:: Prompt ::
Quote the listing below word for word, stopping after the line that contains "Senior School".

:: Data provided ::
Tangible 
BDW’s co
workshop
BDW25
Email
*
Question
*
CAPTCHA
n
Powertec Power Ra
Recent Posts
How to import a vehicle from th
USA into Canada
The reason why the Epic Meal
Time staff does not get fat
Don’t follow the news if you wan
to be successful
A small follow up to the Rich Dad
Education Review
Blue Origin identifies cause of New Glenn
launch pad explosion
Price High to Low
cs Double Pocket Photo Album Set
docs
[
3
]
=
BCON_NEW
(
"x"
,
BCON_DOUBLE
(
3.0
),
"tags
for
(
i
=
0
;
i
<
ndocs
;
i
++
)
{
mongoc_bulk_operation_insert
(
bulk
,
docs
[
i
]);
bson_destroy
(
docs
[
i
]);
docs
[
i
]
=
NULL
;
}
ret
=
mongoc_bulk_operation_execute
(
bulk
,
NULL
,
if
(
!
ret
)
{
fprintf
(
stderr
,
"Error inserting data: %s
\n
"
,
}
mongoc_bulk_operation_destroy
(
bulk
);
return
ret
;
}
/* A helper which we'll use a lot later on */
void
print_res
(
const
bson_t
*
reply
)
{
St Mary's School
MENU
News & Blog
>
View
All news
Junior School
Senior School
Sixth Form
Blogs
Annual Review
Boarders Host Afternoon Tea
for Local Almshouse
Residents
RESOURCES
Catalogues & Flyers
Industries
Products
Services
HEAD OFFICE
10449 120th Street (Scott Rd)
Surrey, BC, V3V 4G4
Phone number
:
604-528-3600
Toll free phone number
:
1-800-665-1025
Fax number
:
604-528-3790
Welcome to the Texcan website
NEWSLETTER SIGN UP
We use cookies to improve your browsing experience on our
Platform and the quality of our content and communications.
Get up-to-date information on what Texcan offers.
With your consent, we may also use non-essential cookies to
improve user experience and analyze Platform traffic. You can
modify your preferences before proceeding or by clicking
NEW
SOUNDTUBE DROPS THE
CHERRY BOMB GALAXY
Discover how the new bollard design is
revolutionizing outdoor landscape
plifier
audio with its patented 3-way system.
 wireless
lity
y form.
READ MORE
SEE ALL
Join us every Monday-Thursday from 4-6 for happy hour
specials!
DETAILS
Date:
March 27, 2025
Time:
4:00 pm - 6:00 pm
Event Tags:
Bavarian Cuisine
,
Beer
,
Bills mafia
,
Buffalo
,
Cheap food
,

:: Reply ::
Tangible 
BDW’s co
workshop
BDW25
Email
*
Question
*
CAPTCHA
n
Powertec Power Ra
Recent Posts
How to import a vehicle from th
USA into Canada
The reason why the Epic Meal
Time staff does not get fat
Don’t follow the news if you wan
to be successful
A small follow up to the Rich Dad
Education Review
Blue Origin identifies cause of New Glenn
launch pad explosion
Price High to Low
cs Double Pocket Photo Album Set
docs
[
3
]
=
BCON_NEW
(
"x"
,
BCON_DOUBLE
(
3.0
),
"tags
for
(
i
=
0
;
i
<
ndocs
;
i
++
)
{
mongoc_bulk_operation_insert
(
bulk
,
docs
[
i
]);
bson_destroy
(
docs
[
i
]);
docs
[
i
]
=
NULL
;
}
ret
=
mongoc_bulk_operation_execute
(
bulk
,
NULL
,
if
(
!
ret
)
{
fprintf
(
stderr
,
"Error inserting data: %s
\n
"
,
}
mongoc_bulk_operation_destroy
(
bulk
);
return
ret
;
}
/* A helper which we'll use a lot later on */
void
print_res
(
const
bson_t
*
reply
)
{
St Mary's School
MENU
News & Blog
>
View
All news
Junior School
Senior School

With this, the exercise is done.